Everybody loves Tom Petty. He is the “everyman” of rock’n’roll and his catalog of songs sits atop the modern rock songbook. Forty years in, his band, The Heartbreakers, virtually define what it is to be a “band,” and are one of the best, if perhaps underappreciated, in rock and roll history.
It is that concept of a band that is a central theme of Warren Zanes’ book Petty: The Biography. Like thousands of American teenagers, the Beatles historic Ed Sullivan performance meant everything to Tom. It gave “fucked up homes across America an alternative.” Certainly, it gave Petty focus, a purpose and, more importantly, a way out. Little has been written about Petty’s upbringing until now, but it’s safe to say its unpleasantness helped shape him.
Gainesville, Florida also shaped him. Caught between dirt-poor rednecks and the more educated bohemia of the University of Florida, it was at once a place on the cusp of breaking out, and one trapped in time. For a small, backwater town, it gave birth to an astonishing number of musicians, such as Don Felder of The Eagles, Bernie Leadon the Flying Burrito Brothers and later the Eagles, his brother Tom, who played in Linda Ronstadt’s band and, of course, The Heartbreakers. Most went West to find success and Petty and his band — as Mudcrutch — would soon follow.
Having lived the band experience in the Del Fuegos, Zanes shines an empathetic light on Petty’s path from band member, to bandleader, to solo artist and back again to lead The Heartbreakers. Zanes makes the case that Petty’s writing was distinctly southern but in a Muscle Shoals rather than Allman Brothers way, and his skeletal romanticism was there from the start. The Heartbreakers' success story really starts in Tulsa, Oklahoma, under the tutelage of Denny Cordell, former Wrecking Crew member Leon Russell and their label Shelter Records. Following Russell into studios and A-List parties would also open Petty’s eyes: “I saw a lot of things that maybe you shouldn’t do and some things you should. Cautionary tales were in every other room I passed through.” They would eventually cut their classic debut album and make a successful tour of the UK, just as punk rock was breaking, but return home to radio silence. That album would often be mis-characterized as a punk album — due in large part to the misguided cover — and be largely misunderstood at home in the States. Critic Robert Hilburn was an early fan and “got” what they were doing, writing “they stepped away from the pop norm in a way that invited you to weigh your own attitudes. But adventure had become a commercial liability in the 1970s.” A year and a half later — a lifetime in pop music — “Breakdown” would enter the Top 40.

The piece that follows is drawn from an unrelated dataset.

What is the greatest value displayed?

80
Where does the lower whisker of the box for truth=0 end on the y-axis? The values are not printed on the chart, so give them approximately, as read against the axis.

A pivotal move is made after the second album, You’re Gonna Get It! when Elliot Roberts, a partner with manager Tony Dimitriades, counsels Petty, “you can’t give everybody in the band an equal cut…(it’s) going to be a big problem at some point…because you’re going to feel bitter and used. It’s going to blow the whole deal.” And, as Zanes correctly notes, “Within the band, no one was going to like it. Some would understand it. Some would come to understand it. And some grumble still.” Petty clearly wanted the band to stay A BAND and to guarantee that, he had to make some difficult decisions; many a great band has come apart from the internal friction and jealousy can kicked down the road.
And that’s the big takeaway in this book for me. As great a songwriter and as individual a singer that Petty is, he wanted to be in a band. Zanes explains: “Bands, once the fundamental unit for music making,” have, in today’s industry, become “just another category among many. But if you were raised during the British invasion or the punk years, a band was everything, a shield, a shelter.” Better yet is his analysis of what that means to kids and fans who had bought the records: “the ones who believed from the beginning, they don’t want to see Mick Jagger with any other group. They’ve been asked to make an investment in an idea and they did it.” Petty, of course, was one of those fans all those years ago.
From the door-busting Damn The Torpedoes, to the solo success of Full Moon Fever, and Wildflowers (which Petty calls his “divorce album, not Echoes,) the core players would remain The Heartbreakers and play in featured roles on the “solo” albums, and that speaks volumes. Mike Campbell and Benmont Tench would be musical wingmen for life. That Bob Dylan, George Harrison, Roy Orbison and Stevie Nicks would seek him out for collaboration only solidifies Petty as “the coolest guy out of the South since William Faulkner” and a musician’s musician.
Of course, the big bombshell in the book is the disclosure of Petty’s slide into heroin use. That matter is dealt with honestly as a very bad decision in a very dark personal time for Petty. In the end, it only proves that Petty is, in fact, very much the guy we root for. As longtime confidante Bugs Weidel sums up, “as an artist, as a husband, as a father, as a friend, this guy has spent his life trying to improve. In every single way.”
Warren Zanes has crafted a warm, honest, and most importantly, human story of one of the great musicians of our time. And if that’s not something to cheer about, what is?